Sounds like a case for SKILLS.md for methodology
Which part?
Read this and immediately thought: context problem, not Claude problem. The part where it couldn't replicate csdid and wanted to scrap everything — Claude was given a codebase as its baseline and tried to replicate code logic rather than methodological logic. Researcher code is usually spaghetti so when replication fails, the instinct is "code is wrong" not "my replication is wrong."
What could have helped is methodology in context first — the CS vignette (https://bcallaway11.github.io/did/articles/multi-period-did.html) as your first message would be like a CLAUDE.md for methodology. Slight improvement would be to pass it to Gemini or Deepseek and ask it to extract key assumptions and known failure modes. Your expert intervention would still be essential, but having the ground truth document in context would have inverted the reasoning: does this code implement CS correctly, rather than does my replication match this code.
Skills have already been drafted in your tradition — compound-science, econ-research-skills, causal-inference-r, econometrics-check. At least two cite the Mixtape directly. Worth knowing they exist, though they probably won't prevent failure modes on novel methodology applied in unusual ways.
"We are not at AGI" is exactly right — we're at context window management. Get the context right, get good results.

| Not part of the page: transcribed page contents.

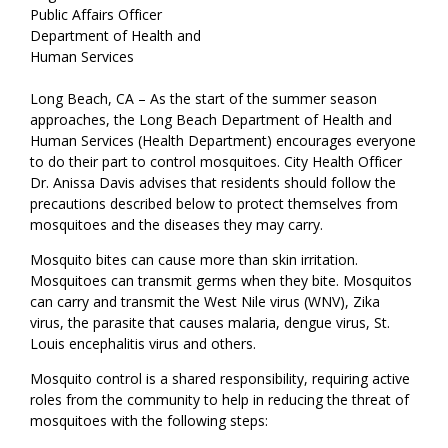
Public Affairs Officer
Department of Health and
Human Services
Long Beach, CA – As the start of the summer season
approaches, the Long Beach Department of Health and
Human Services (Health Department) encourages everyone
to do their part to control mosquitoes. City Health Officer
Dr. Anissa Davis advises that residents should follow the
precautions described below to protect themselves from
mosquitoes and the diseases they may carry.
Mosquito bites can cause more than skin irritation.
Mosquitoes can transmit germs when they bite. Mosquitos
can carry and transmit the West Nile virus (WNV), Zika
virus, the parasite that causes malaria, dengue virus, St.
Louis encephalitis virus and others.
Mosquito control is a shared responsibility, requiring active
roles from the community to help in reducing the threat of
mosquitoes with the following steps:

I don't think CS vignette helps in this case because I was having him do this manually. The R file was actually breaking down. This was an unconventional version of CS, so I was having him manually do the estimator and then compare it with the Stata csdid so that I could diagnosis precisely where the problem was. Anyway point is, I'm pretty skeptical that a markdown reference to the syntax of the R package would've helped since I was asking him to calculate the four means myself so that I could work around the C+ problem it was running into with me flipping the data around like I was.